‘Sleepy Hollow’ Season 2 Finale Recap: “Tempus Fugit”

If this is the end of Sleepy Hollow, then it will have gone out on a high note. In fact, it’s probably best that it does go out like this, because an episode like the second season finale — one that has time travel, deep historical revisionism, and lasting consequences — isn’t something the show can do on a weekly basis.

Yes, “Tempus Fugit” is too good an episode for the second season of Sleepy Hollow. It has “Awakening” and its cliffhanger ending to thank: sending Abbie back to the Revolutionary War and forcing her into a kind of Terminator “I’m from the future” scenario turned the show on its head while still allowing it to operate in its own fish-out-of-water world. The same, but new — radically so.

The plot particulars of the episode are, as with most episodes of the show, somewhat inane but a little beside the point. The first half-hour finds Abbie, who was imprisoned in the last episode, fighting to convince Ichabod that she is, indeed, from the future. This involves getting him to take her to the home of Benjamin Franklin, which is kind of cool but also not so cool because the horseman follows Abbie and decapitates him. It was an unexpected jaw-dropping moment, if only because, at this point, the show was still tricking us into thinking there would be serious world-altering effects from this time traveling.

Anyway, Ichabod freaks out when Franklin is killed, believing Abbie was responsible for his death. He takes her back to the prison. But, in the end, it’s a pointless runaround because Abbie remembers a selfie she and Ichabod had taken. It’s on her phone, which is in the custody of the army.

Tom Mison’s physical comedy has, in the life of the show, been a constant joy to watch, even if it’s only used sparingly. The scene in which his Ichabod battles with the little black box that is Abbie’s iPhone isn’t hysterically funny, but it’s fun to watch, a kind of extended version of Zoolander‘s “The files are in the computer?” bit. It’s made even better by the fact that, as this is happening, Abbie is choking out a colonial dude who has come to punish her for being a spy. She caps off her beat down by whispering in his ear, “That’s true American strength.”

From here, they go to Frederick’s Manor, where Grace Dixon — Abbie’s ancestor, who had appeared in several episodes prior to this one — uses her own witchery to reverse the time travel spell that had been used by Katrina.
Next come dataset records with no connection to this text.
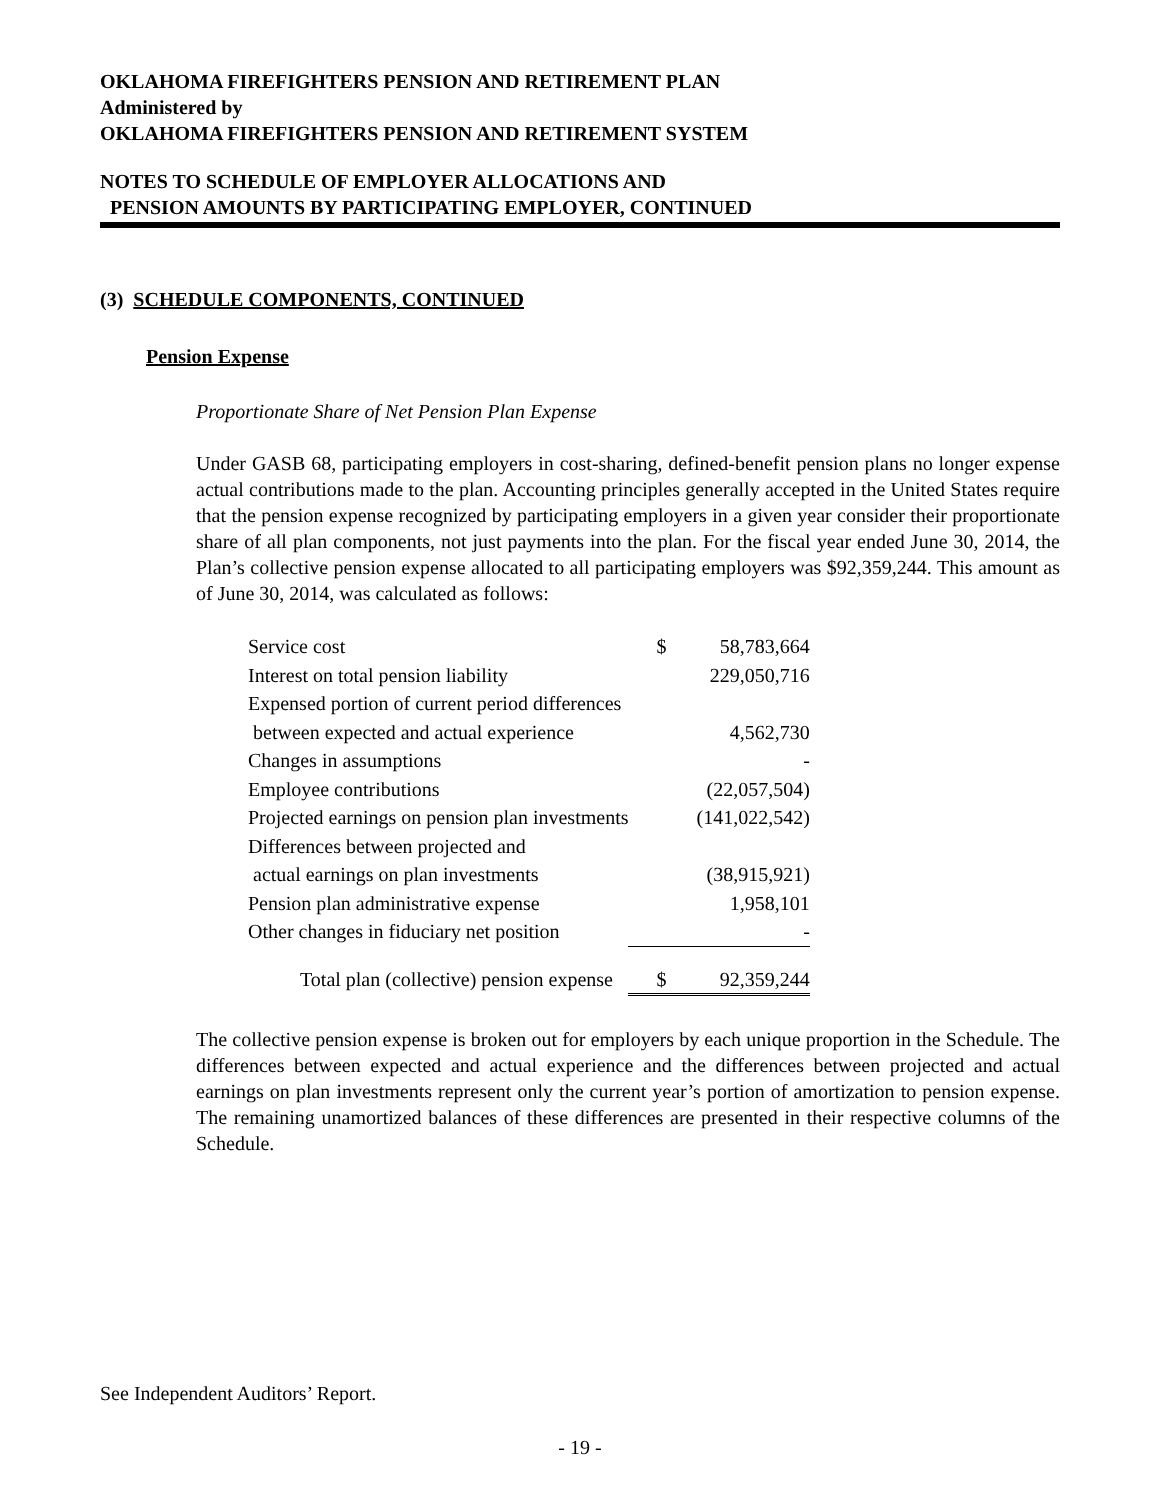OKLAHOMA FIREFIGHTERS PENSION AND RETIREMENT PLAN
Administered by
OKLAHOMA FIREFIGHTERS PENSION AND RETIREMENT SYSTEM
NOTES TO SCHEDULE OF EMPLOYER ALLOCATIONS AND
PENSION AMOUNTS BY PARTICIPATING EMPLOYER, CONTINUED
(3) SCHEDULE COMPONENTS, CONTINUED
Pension Expense
Proportionate Share of Net Pension Plan Expense
Under GASB 68, participating employers in cost-sharing, defined-benefit pension plans no longer expense actual contributions made to the plan. Accounting principles generally accepted in the United States require that the pension expense recognized by participating employers in a given year consider their proportionate share of all plan components, not just payments into the plan. For the fiscal year ended June 30, 2014, the Plan’s collective pension expense allocated to all participating employers was $92,359,244. This amount as of June 30, 2014, was calculated as follows:
| Service cost | $ | 58,783,664 |
| Interest on total pension liability | | 229,050,716 |
| Expensed portion of current period differences | | |
| between expected and actual experience | | 4,562,730 |
| Changes in assumptions | | - |
| Employee contributions | | (22,057,504) |
| Projected earnings on pension plan investments | | (141,022,542) |
| Differences between projected and | | |
| actual earnings on plan investments | | (38,915,921) |
| Pension plan administrative expense | | 1,958,101 |
| Other changes in fiduciary net position | | - |
| Total plan (collective) pension expense | $ | 92,359,244 |
The collective pension expense is broken out for employers by each unique proportion in the Schedule. The differences between expected and actual experience and the differences between projected and actual earnings on plan investments represent only the current year’s portion of amortization to pension expense. The remaining unamortized balances of these differences are presented in their respective columns of the Schedule.
See Independent Auditors’ Report.
- 19 -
It’s here, at the house, that the evil Katrina plot comes to a real head. She, the Headless Horseman (Abraham), and Ichabod fight, inconsequentially, while Grace and Abbie do some chanting in the house. The spell clicks just as Ichabod is about to be beheaded, and Abbie, Ichabod, and Katrina are sent back to the future, where Ichabod eventually stabs his wife in the stomach, killing her, and bringing an end to a storyline that should have concluded weeks (or months) ago.

At the very end, when Katrina is dead and gone, we see Jenny and Irving. Remember, Irving is no longer possessed. He convinces them all of this, and they leave. That’s the end.

And it could very well be the end of the entire series. It wouldn’t be a complete travesty if Sleepy Hollow didn’t return for a third season. It would be a real shame for the great Nicole Beharie to be out of a job, but this second season has been an absolute letdown, even if you remove it from the context of the first. With very few exceptions, Sleepy Hollow rested on the procedural conceit, its week-to-week resulting in too few lasting changes in the too-many long-term plots. The few episodes that deviated from that formula were strong, but those were saved for key weeks — finale, pre-finale, and, now, finale.

Maybe it’s a sign that the writers don’t know how to develop these characters on a weekly basis, able only to make these big, sweeping changes rather than incremental ones. Or maybe it’s just that the weird, supernatural character piece of the first season was a happy mistake, and this cop show routine was what was intended all along. You can’t know for sure, but if this show is renewed for a third season, there needs to be some major retooling. It can’t be Abbie, Ichabod, Jenny, and Irving just killing a different mythical beast each week. Well, it can, but it won’t be good, and it certainly won’t be the best this show could do.